If you write about business, health care or many other subjects, chances are at least once in a while you end up at a convention.
As a tech reporter, I was a regular at more computer trade shows than I care to remember. They’re an exhausting, but excellent way to do a lot of research in a short amount of time.
Having just returned from a two-day marathon at a tech conference in Chicago, here’s my reporter’s convention survival guide:
Be prepared – Figure out a schedule ahead of time by looking over a show guide or conference line up to see what meetings you want to sit in on, then plan the rest of the time accordingly. Check if there’s a list of attendees or exhibitors list online so you can arrange meetings with people you want to interview while you’re there.
Pitch in advance – You can wait until after you get back from a conference to send queries based on what you learned. But why wait? You may be able to successfully pitch pieces based on the homework you did to get ready to go (see above).

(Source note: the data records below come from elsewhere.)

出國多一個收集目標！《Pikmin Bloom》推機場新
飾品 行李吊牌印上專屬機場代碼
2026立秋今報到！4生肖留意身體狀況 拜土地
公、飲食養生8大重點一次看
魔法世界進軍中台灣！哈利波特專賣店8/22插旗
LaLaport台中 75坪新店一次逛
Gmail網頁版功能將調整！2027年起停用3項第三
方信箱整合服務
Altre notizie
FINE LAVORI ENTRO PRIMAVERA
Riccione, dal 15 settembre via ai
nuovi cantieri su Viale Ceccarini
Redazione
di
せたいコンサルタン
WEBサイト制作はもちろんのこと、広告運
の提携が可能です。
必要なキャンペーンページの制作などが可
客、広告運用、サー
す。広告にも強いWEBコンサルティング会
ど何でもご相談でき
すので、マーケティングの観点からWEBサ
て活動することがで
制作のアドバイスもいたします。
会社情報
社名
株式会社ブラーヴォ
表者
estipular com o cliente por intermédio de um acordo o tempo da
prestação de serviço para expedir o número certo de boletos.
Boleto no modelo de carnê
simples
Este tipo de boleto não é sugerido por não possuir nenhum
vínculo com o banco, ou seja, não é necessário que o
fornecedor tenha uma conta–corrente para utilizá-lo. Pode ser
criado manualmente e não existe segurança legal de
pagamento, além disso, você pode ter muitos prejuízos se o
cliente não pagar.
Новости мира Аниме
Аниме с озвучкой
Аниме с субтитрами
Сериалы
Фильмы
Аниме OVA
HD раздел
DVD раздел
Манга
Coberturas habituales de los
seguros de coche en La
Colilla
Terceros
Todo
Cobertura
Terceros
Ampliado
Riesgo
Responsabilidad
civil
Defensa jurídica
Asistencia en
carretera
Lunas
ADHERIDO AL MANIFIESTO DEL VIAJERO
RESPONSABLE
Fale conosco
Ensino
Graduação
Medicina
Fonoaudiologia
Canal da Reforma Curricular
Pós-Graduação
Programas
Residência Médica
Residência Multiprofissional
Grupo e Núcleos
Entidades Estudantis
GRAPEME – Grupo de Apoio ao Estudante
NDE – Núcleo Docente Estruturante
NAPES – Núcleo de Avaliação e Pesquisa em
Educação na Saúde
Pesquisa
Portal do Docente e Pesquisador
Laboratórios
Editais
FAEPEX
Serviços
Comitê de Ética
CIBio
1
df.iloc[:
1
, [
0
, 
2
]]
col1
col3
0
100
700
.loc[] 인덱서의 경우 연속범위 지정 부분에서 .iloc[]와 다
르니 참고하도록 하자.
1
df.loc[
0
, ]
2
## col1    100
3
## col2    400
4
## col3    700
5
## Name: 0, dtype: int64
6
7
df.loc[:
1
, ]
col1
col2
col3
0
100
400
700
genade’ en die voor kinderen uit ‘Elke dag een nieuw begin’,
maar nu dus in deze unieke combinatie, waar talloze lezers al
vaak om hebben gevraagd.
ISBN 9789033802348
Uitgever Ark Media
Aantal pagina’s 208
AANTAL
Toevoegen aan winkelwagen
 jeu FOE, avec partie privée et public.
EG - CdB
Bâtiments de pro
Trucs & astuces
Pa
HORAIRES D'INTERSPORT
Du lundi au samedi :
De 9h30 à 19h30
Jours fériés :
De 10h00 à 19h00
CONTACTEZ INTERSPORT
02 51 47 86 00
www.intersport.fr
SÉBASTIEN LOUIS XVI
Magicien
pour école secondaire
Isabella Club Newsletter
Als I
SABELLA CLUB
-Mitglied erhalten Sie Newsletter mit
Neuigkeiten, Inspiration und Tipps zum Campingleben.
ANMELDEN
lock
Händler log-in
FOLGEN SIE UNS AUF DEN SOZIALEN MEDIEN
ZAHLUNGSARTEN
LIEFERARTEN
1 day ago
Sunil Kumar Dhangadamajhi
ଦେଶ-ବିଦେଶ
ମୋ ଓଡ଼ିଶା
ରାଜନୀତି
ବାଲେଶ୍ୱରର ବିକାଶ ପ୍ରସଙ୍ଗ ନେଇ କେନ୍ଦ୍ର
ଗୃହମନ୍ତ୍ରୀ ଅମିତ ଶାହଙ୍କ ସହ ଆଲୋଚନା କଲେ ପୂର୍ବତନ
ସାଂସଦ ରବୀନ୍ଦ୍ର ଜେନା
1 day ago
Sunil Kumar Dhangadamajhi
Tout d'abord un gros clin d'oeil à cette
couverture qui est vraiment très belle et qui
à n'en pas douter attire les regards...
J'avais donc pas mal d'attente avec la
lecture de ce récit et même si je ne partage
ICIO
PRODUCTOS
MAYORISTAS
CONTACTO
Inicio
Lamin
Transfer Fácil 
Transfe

Take meetings – Some conventions share names of reporters who’ve signed up to attend with other conference goers or exhibitors. If that’s the case, you could get bombarded with interview requests. Pick and choose which ones fit into your objectives for going to the meeting. And save room for last minute requests.
Get the hashtag – These days people go to Twitter to talk about a convention before, during and after it happens. Get in on the conversation by using the meeting’s designated Twitter hashtag. If you’re not sure what that is, check on the convention organizer’s website, or do a search or ask around on Twitter.
Give yourself down time – Schedule every single minute of a convention and you won’t leave room for those chance encounters that often lead to good tidbits for stories. Save yourself time to check email and deal with any work-related activities you can’t leave at home.
Take notes – You may live on your iPhone, but you can’t take notes on one (tweets yes, notes no). For the meeting I just went to, I brought a netbook and a plain old notepad; I took notes on the netbook during conference sessions, but used a notepad when I was doing one-on-one interviews – I find it easier to glance up at a person while I’m interviewing them when I’m not doing it from behind a screen.
Go paperless – Companies or organizations you meet with will inevitably have press releases and other materials they’ll want to give you. Unless you’re writing for the convention daily, do you really need them? If it’s news, most companies will release the same information on PR wire services, which you can find online once you’re back in your office.
Dress for success – Do not underestimate the power of comfortable shoes. There’s nothing worse than hobbling through miles of concrete convention hall floors in too tight footwear.
Recharge – Plug in laptops, phones, and any other electronic gear overnight so you don’t run out of juice during the day. The same goes for you – if you’re somewhere you’ve never been before, have friends in town or are invited to convention-related events, it’s tempting to stay out late. Just give yourself enough time to rejuvenate before the next day.
Do a data dump – Once a convention’s over, jot down everything you learned, want to follow up on, need more information about, story ideas you want to pursue, etc., as quickly as possible while it’s still fresh in your mind. The same goes for transcribing interview notes – you may not end up writing a story you pitched for months, and if you wait until then to look over convention notes they won’t make as much sense as they do a few hours or days after the fact. If I flew to a meeting, I do a data dump on the plane home.
Follow up – Back in your office, go through notes for any follow up you committed to and jump on it right away.
What are your secrets for convention success?